[Opening INFORMATION SHOWN section]

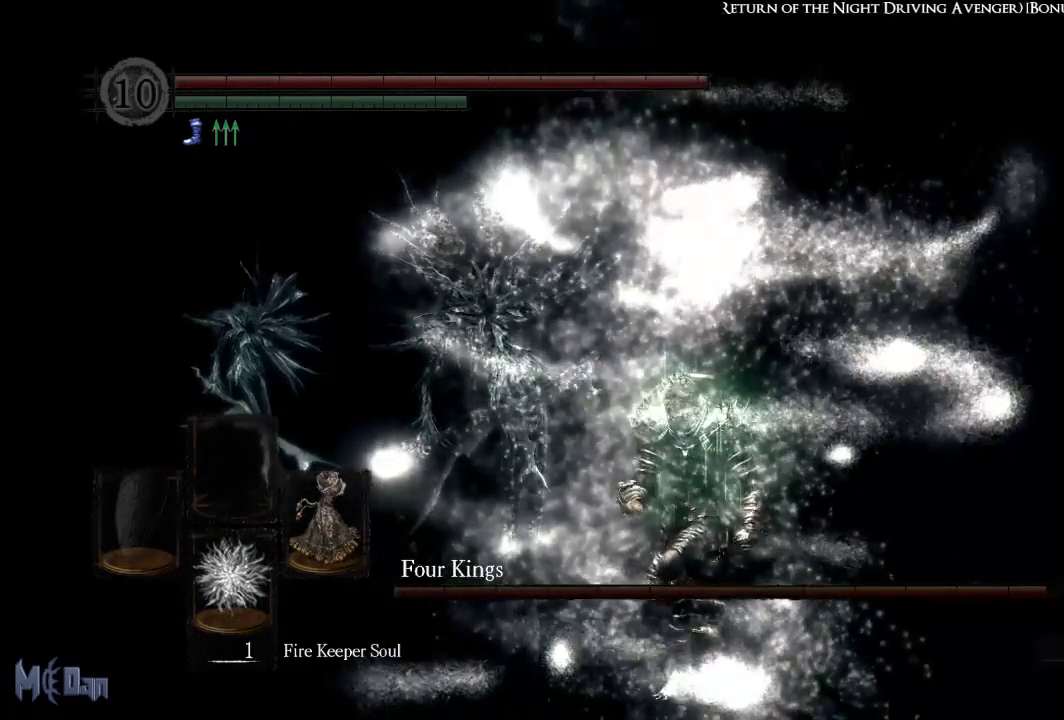
{"buttons": [], "left_stick": "center", "right_stick": "center", "events": []}
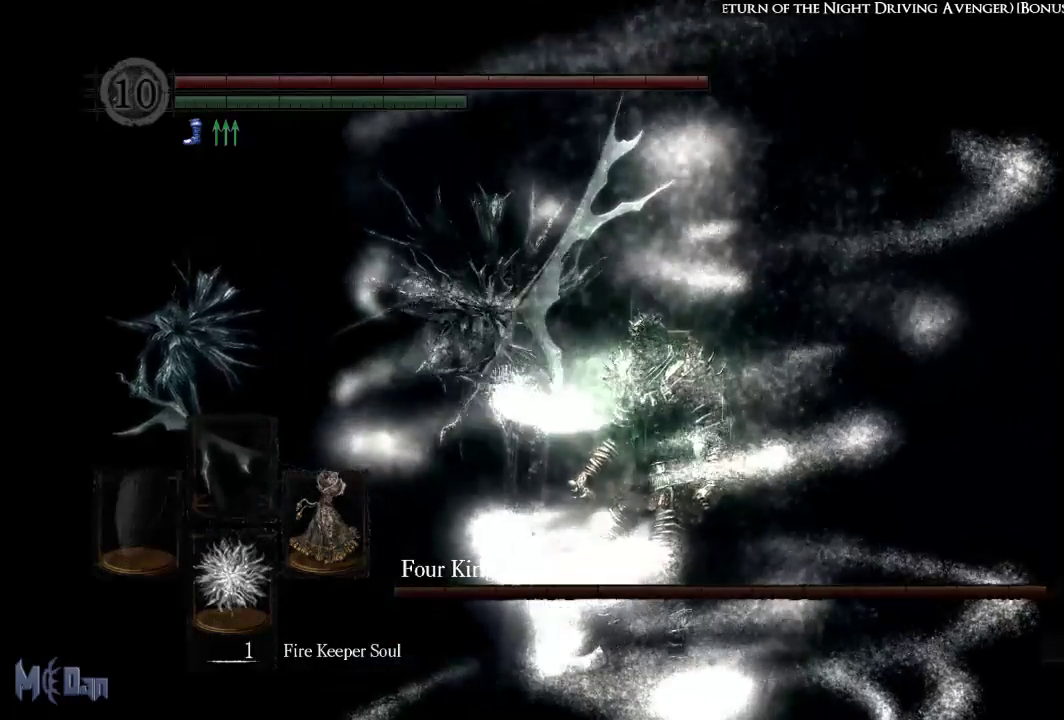
{"buttons": [], "left_stick": "down-left", "right_stick": "center", "events": [[33, "left_stick", "down-left"]]}
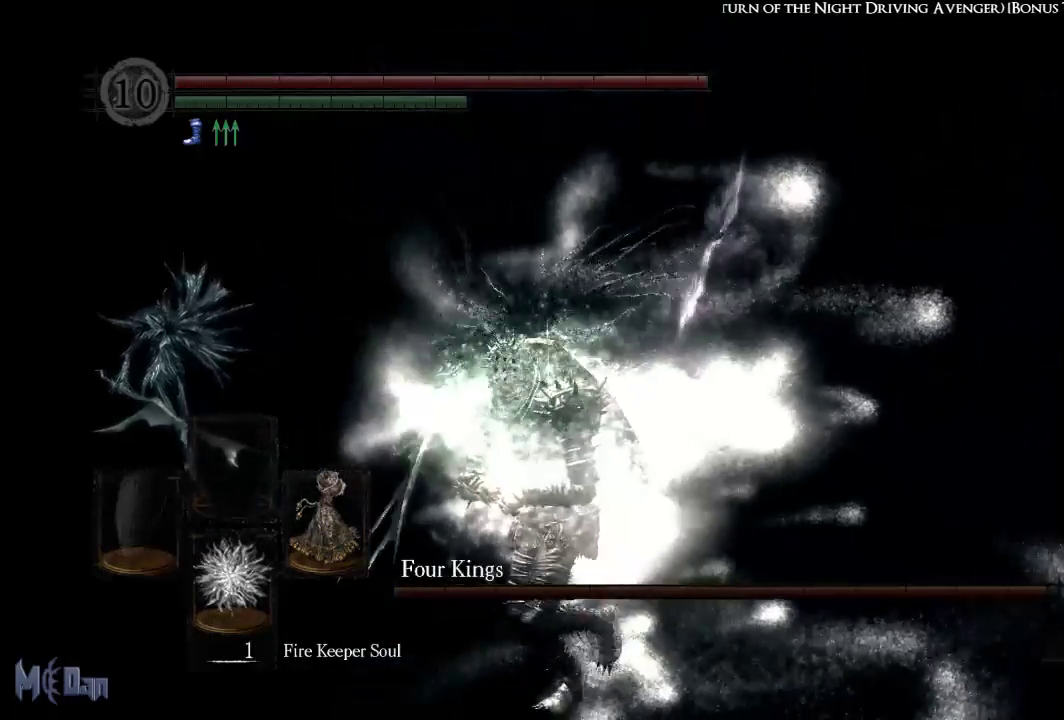
{"buttons": [], "left_stick": "up", "right_stick": "center", "events": [[100, "left_stick", "down"], [183, "Y", "down"], [300, "Y", "up"], [367, "left_stick", "right"], [483, "left_stick", "up"]]}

[Closing INFORMATION SHOWN section]

AIM OF THE EXERCISE
Repeat the data exactly, excluding the pictures.

TASK RESULT
{"buttons": [], "left_stick": "center", "right_stick": "center", "events": []}
{"buttons": [], "left_stick": "down-left", "right_stick": "center", "events": [[33, "left_stick", "down-left"]]}
{"buttons": [], "left_stick": "up", "right_stick": "center", "events": [[100, "left_stick", "down"], [183, "Y", "down"], [300, "Y", "up"], [367, "left_stick", "right"], [483, "left_stick", "up"]]}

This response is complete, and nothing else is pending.